There was giggling and whispering as they shifted and settled themselves. Jenny glanced in Ernie’s direction. If he’d sat closer, they might have done their best to include him, but…
Casey’s face glowed orange, like a jack-o’-lantern, firelight glinting from his eyes. “This story takes place in the Pine Barrens.”
(“So where else?” “Ssh!”)
“There was a young couple out driving.” And so began the old tale. His voice held them. Sometimes he would pause in the telling to look around in a marked manner, and the others would find themselves searching the fleeting lights and shadows as well.
(“And then the car broke down, right?” “Be quiet.”)
He told them how the boy decided to go for help, leaving the girl alone. “Roll up the windows, and make sure you lock the doors. And stay in the car. Remember that—whatever you hear, stay in the car.”
(“Uh oh.”)
The burning shadows flickered and leaped, swept over them.
Casey sucked on the stem of his pipe. “She heard it go tap, tap, tap.”
From beyond the dome of brightness, the crickets seemed to pulse louder.
(“Amelia, are you scared?”)
“She thought about trying to run for it.”
(“No!” “Stay in the car, stupid.”)
Sandy yelled and smacked at Alan, and he snickered, drawing back. Casey spoke faster now, racing through the part where the state trooper arrives and tells her to get out of the car and walk straight toward him, and not to look back what ever she does.

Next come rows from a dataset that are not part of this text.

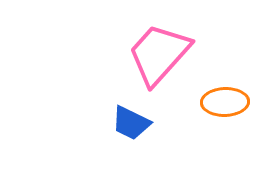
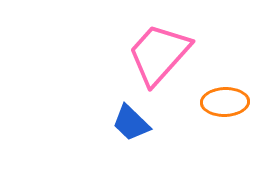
blue trapezoid: rotated 18 degrees clockwise
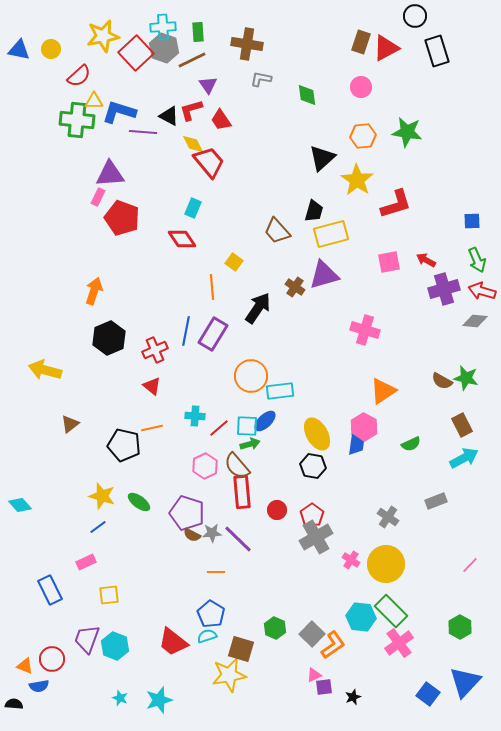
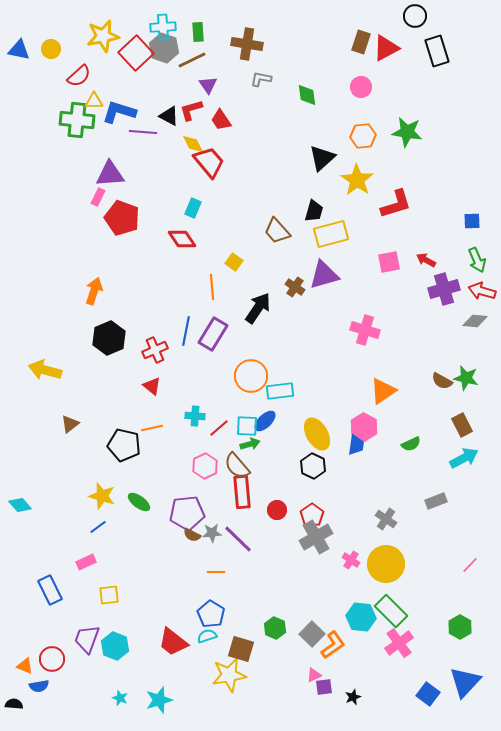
black hexagon at (313, 466): rotated 15 degrees clockwise
purple pentagon at (187, 513): rotated 24 degrees counterclockwise
gray cross at (388, 517): moved 2 px left, 2 px down
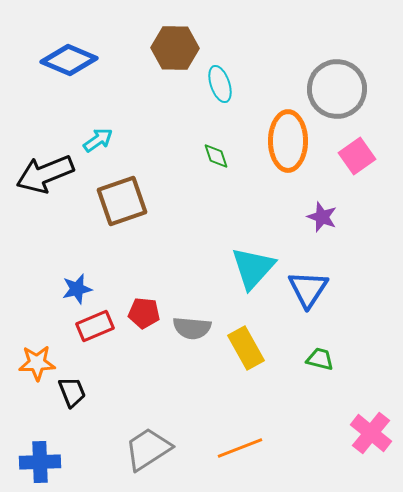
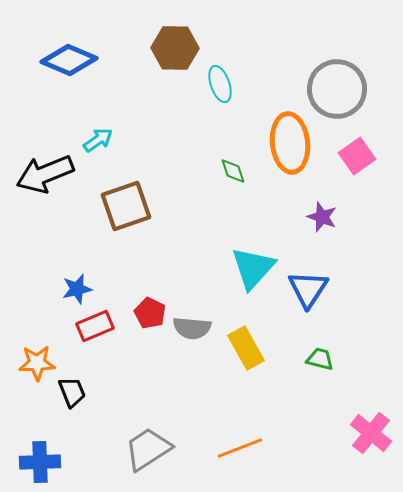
orange ellipse: moved 2 px right, 2 px down; rotated 6 degrees counterclockwise
green diamond: moved 17 px right, 15 px down
brown square: moved 4 px right, 5 px down
red pentagon: moved 6 px right; rotated 20 degrees clockwise
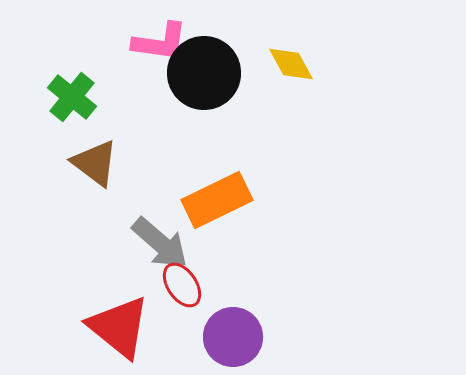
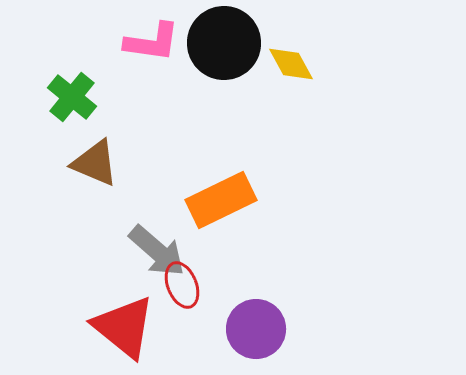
pink L-shape: moved 8 px left
black circle: moved 20 px right, 30 px up
brown triangle: rotated 14 degrees counterclockwise
orange rectangle: moved 4 px right
gray arrow: moved 3 px left, 8 px down
red ellipse: rotated 12 degrees clockwise
red triangle: moved 5 px right
purple circle: moved 23 px right, 8 px up
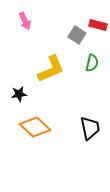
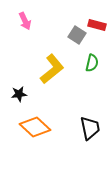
red rectangle: moved 1 px left
yellow L-shape: moved 1 px right; rotated 16 degrees counterclockwise
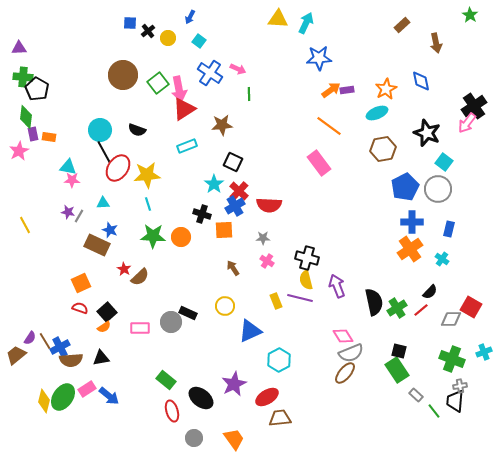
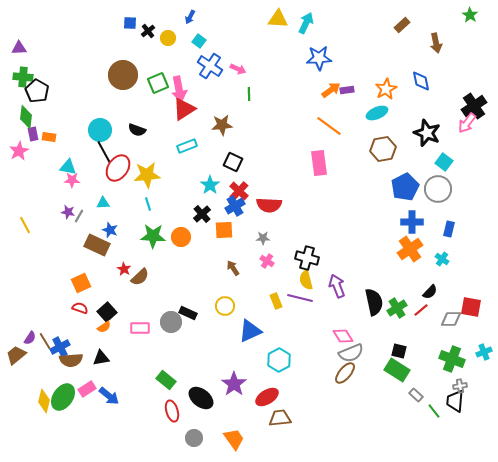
blue cross at (210, 73): moved 7 px up
green square at (158, 83): rotated 15 degrees clockwise
black pentagon at (37, 89): moved 2 px down
pink rectangle at (319, 163): rotated 30 degrees clockwise
cyan star at (214, 184): moved 4 px left, 1 px down
black cross at (202, 214): rotated 30 degrees clockwise
red square at (471, 307): rotated 20 degrees counterclockwise
green rectangle at (397, 370): rotated 25 degrees counterclockwise
purple star at (234, 384): rotated 10 degrees counterclockwise
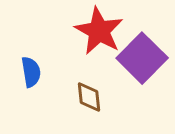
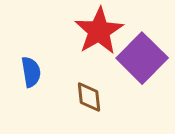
red star: rotated 12 degrees clockwise
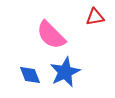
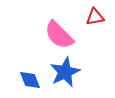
pink semicircle: moved 8 px right
blue diamond: moved 5 px down
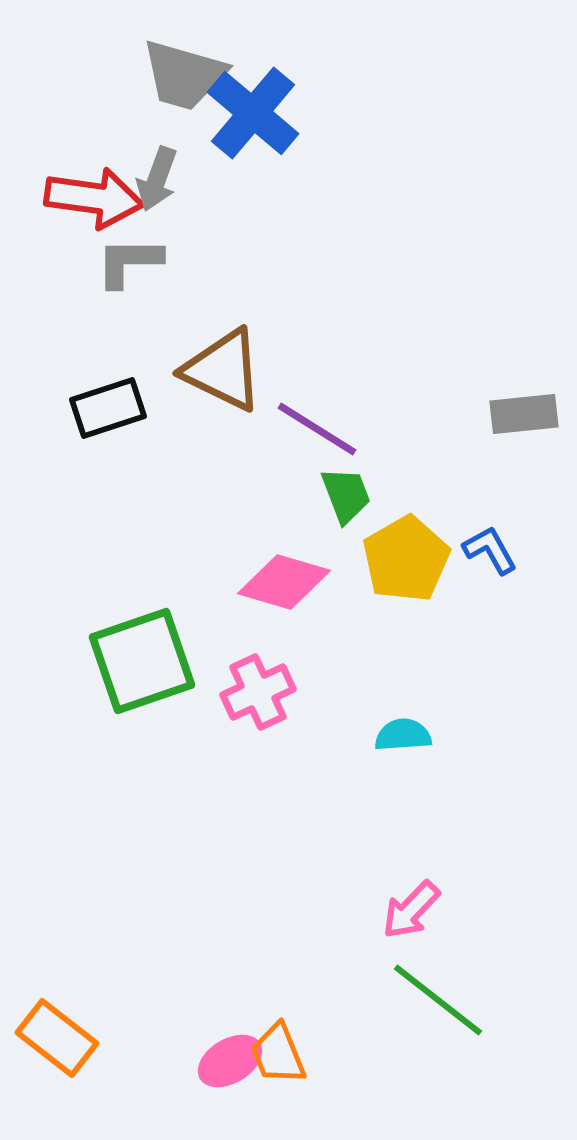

The soft sound of burning filled the clearing, as did the sharp smell of smoke. Patches of redder darkness erratically circled the flame, revealing first one person, then another.
“Slowly, she walked toward him. Just at the last second, she turned around.”
(“No, don’t!”)
He finished the story, explaining that her boyfriend was hanging from a branch above the car and that as he swayed in the breeze, his foot tapped the roof. After the briefest of pauses, the group giggled, groaned and chattered in unison. (“Wait a minute, I don’t understand what happened.” “You left out the part about the escaped lunatic.” “Hey, does anybody know the one about the babysitter who gets the phone calls?” “Do you know any of the Hookman stories?” “Oh, that one’s great!” “Who-man?” “You know, the escaped homicidal maniac with the hook instead of a hand.” “That’s enough. No more scary stories.” “Get out! They don’t let maniacs have hooks.” “I said, that’s enough. You’re all going to give Amelia nightmares.” “Forget Amelia, I’m the one’s going to have nightmares!”) And Casey sat back, pleased with himself and smiling because of the goose bumps on his arms.